(New York) Oil prices resumed their rise on Friday, stimulated by the low level of US crude stocks, which are helping to tighten the market, already worried about insufficient supply.

The price of a barrel of North Sea Brent for delivery in November rose 0.81%, to close at $90.65, a closing high since mid-November.

As for the barrel of American West Texas Intermediate (WTI), with maturity in October, it gained 0.73%, to 87.51 dollars.

After a session of consolidation, with some profit taking, the price of black gold regained height, driven by the report of the US Energy Information Agency (EIA), published Thursday.

It showed that commercial crude inventories fell by a much larger than expected amount, by 6.3 million barrels compared to analysts’ expectations of a third.

US reserves are now at their lowest level since early December. They haven’t been this weak at this time of year for five years.

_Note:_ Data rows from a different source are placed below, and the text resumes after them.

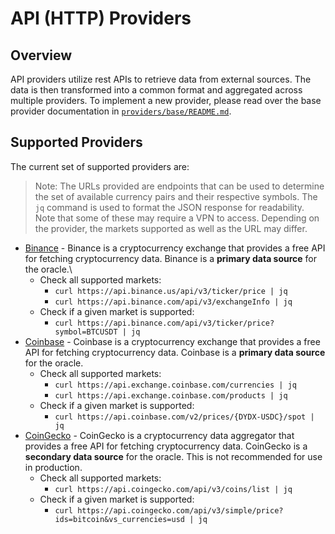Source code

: # API (HTTP) Providers

## Overview

API providers utilize rest APIs to retrieve data from external sources. The data is then transformed into a common format and aggregated across multiple providers. To implement a new provider, please read over the base provider documentation in [`providers/base/README.md`](../base/README.md).

## Supported Providers

The current set of supported providers are:

> Note: The URLs provided are endpoints that can be used to determine the set of available currency pairs and their respective symbols. The `jq` command is used to format the JSON response for readability. Note that some of these may require a VPN to access. Depending on the provider, the markets supported as well as the URL may differ.

* [Binance](./binance/README.md) - Binance is a cryptocurrency exchange that provides a free API for fetching cryptocurrency data. Binance is a **primary data source** for the oracle.\
    * Check all supported markets: 
        * `curl https://api.binance.us/api/v3/ticker/price | jq`
        * `curl https://api.binance.com/api/v3/exchangeInfo | jq`
    * Check if a given market is supported:
        * `curl https://api.binance.com/api/v3/ticker/price?symbol=BTCUSDT | jq`
* [Coinbase](./coinbase/README.md) - Coinbase is a cryptocurrency exchange that provides a free API for fetching cryptocurrency data. Coinbase is a **primary data source** for the oracle.
    * Check all supported markets: 
        * `curl https://api.exchange.coinbase.com/currencies | jq`
        * `curl https://api.exchange.coinbase.com/products | jq`
    * Check if a given market is supported: 
        * `curl https://api.coinbase.com/v2/prices/{DYDX-USDC}/spot | jq`
* [CoinGecko](./coingecko/README.md) - CoinGecko is a cryptocurrency data aggregator that provides a free API for fetching cryptocurrency data. CoinGecko is a **secondary data source** for the oracle. This is not recommended for use in production.
    * Check all supported markets: 
        * `curl https://api.coingecko.com/api/v3/coins/list | jq`
    * Check if a given market is supported: 
        * `curl https://api.coingecko.com/api/v3/simple/price?ids=bitcoin&vs_currencies=usd | jq`
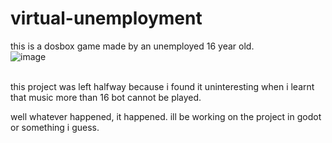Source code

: # virtual-unemployment
this is a dosbox game made by an unemployed 16 year old.
<br>
![image](https://github.com/user-attachments/assets/c2eea70d-21b9-4079-aa5c-6af277f88b56)

<br>
 this project was left halfway because i found it uninteresting when i learnt that music more than 16 bot cannot be played.
<br>

well whatever happened, it happened. ill be working on the project in godot or something i guess.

Gasoline stocks in the United States are also at a modest volume, more observed since November.

“These numbers are likely to drive up crude and gasoline prices,” commented Andy Lipow of Lipow Oil Associates.

“This trend has been at work for five weeks, and inventories have declined by 29 million barrels” over this period, insisted the analyst.

The effect that the decline in stocks produces on prices is accentuated by the fact that American strategic reserves have not been so depleted for almost 40 years, adds, in a note, Carsten Fritsch of Commerzbank.

At the same time, “the United States is producing at a record pace, but with the decline in operating wells, it may be difficult to keep pace or increase,” Andy Lipow warns.

After having increased significantly until the beginning of the year, the number of active wells has fallen again, with a stock equivalent to what it was 19 months ago, before the surge in prices following the invasion of the ‘Ukraine.

Driven by the announcement on Tuesday of the extension of production reductions by Saudi Arabia and exports by Russia, “prices remain driven by supply”, considered insufficient in relation to demand, recalls, in a note, Edward Moya, of Oanda.

In the last quarter of 2023, the imbalance between supply and demand is expected to reach two million barrels per day, “which is enough to offset uncertainties about growth in China and Europe,” estimates Edward Moya.

Andy Lipow expects Brent to be at $95 by Christmas, with WTI around $90.